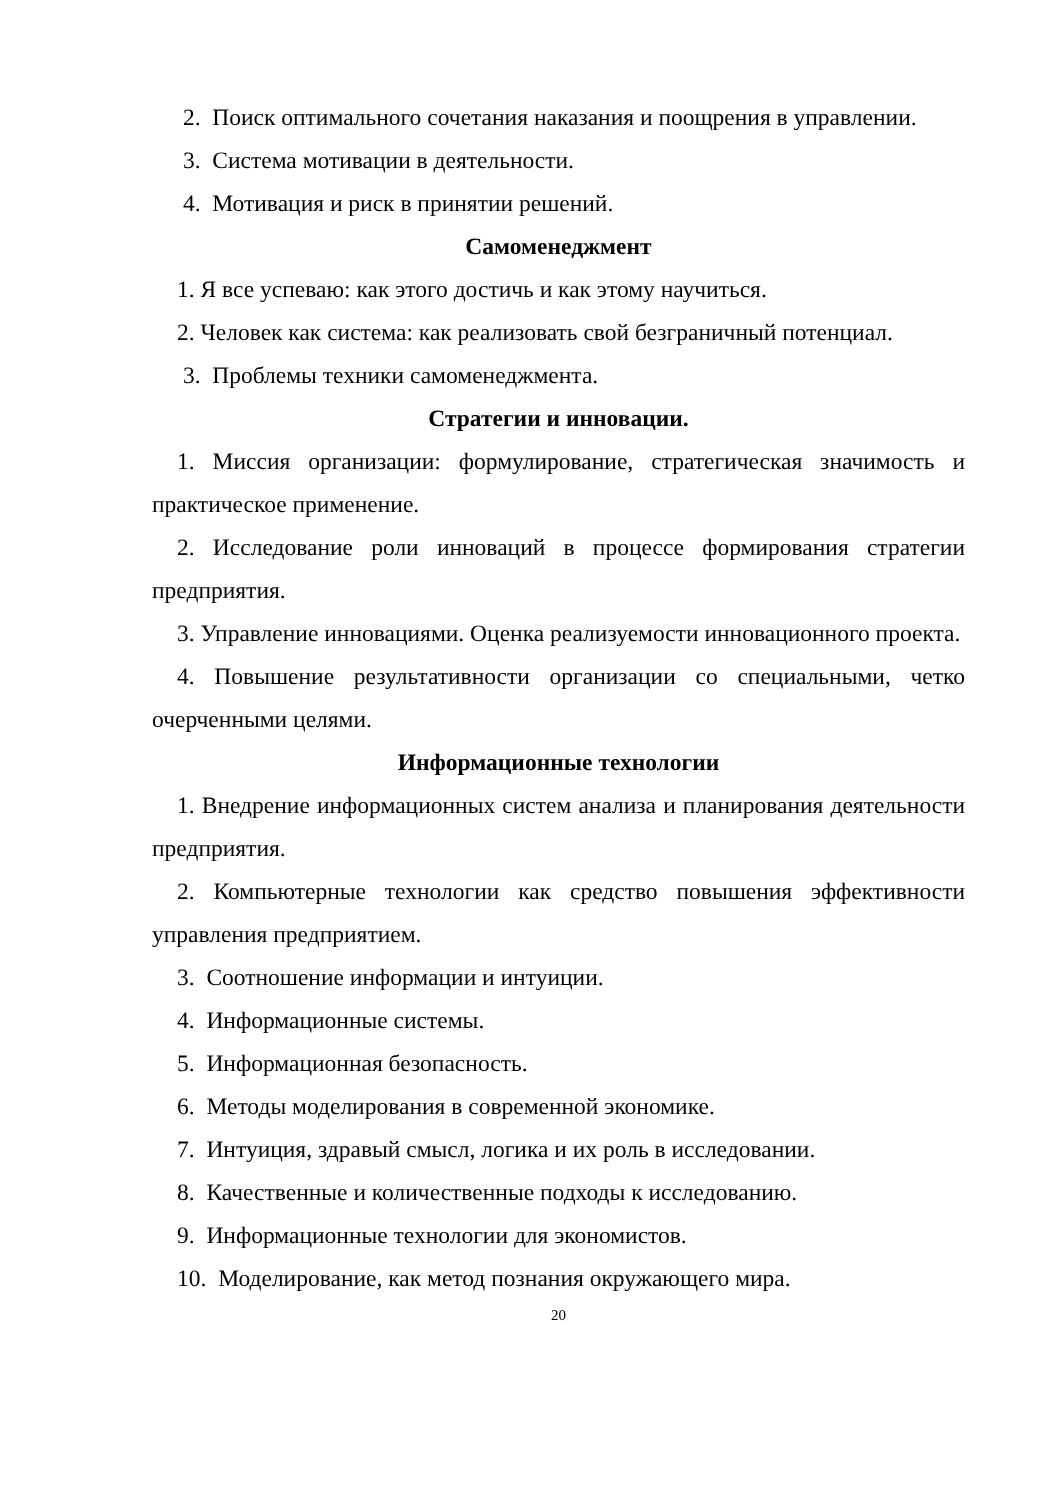2. Поиск оптимального сочетания наказания и поощрения в управлении.
3. Система мотивации в деятельности.
4. Мотивация и риск в принятии решений.
Самоменеджмент
1. Я все успеваю: как этого достичь и как этому научиться.
2. Человек как система: как реализовать свой безграничный потенциал.
3. Проблемы техники самоменеджмента.
Стратегии и инновации.
1. Миссия организации: формулирование, стратегическая значимость и практическое применение.
2. Исследование роли инноваций в процессе формирования стратегии предприятия.
3. Управление инновациями. Оценка реализуемости инновационного проекта.
4. Повышение результативности организации со специальными, четко очерченными целями.
Информационные технологии
1. Внедрение информационных систем анализа и планирования деятельности предприятия.
2. Компьютерные технологии как средство повышения эффективности управления предприятием.
3. Соотношение информации и интуиции.
4. Информационные системы.
5. Информационная безопасность.
6. Методы моделирования в современной экономике.
7. Интуиция, здравый смысл, логика и их роль в исследовании.
8. Качественные и количественные подходы к исследованию.
9. Информационные технологии для экономистов.
10. Моделирование, как метод познания окружающего мира.
20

==============================

Directions:
Please state how many lines in the entries above include the string "Информационные", and write only that number.

Output for this exercise:
3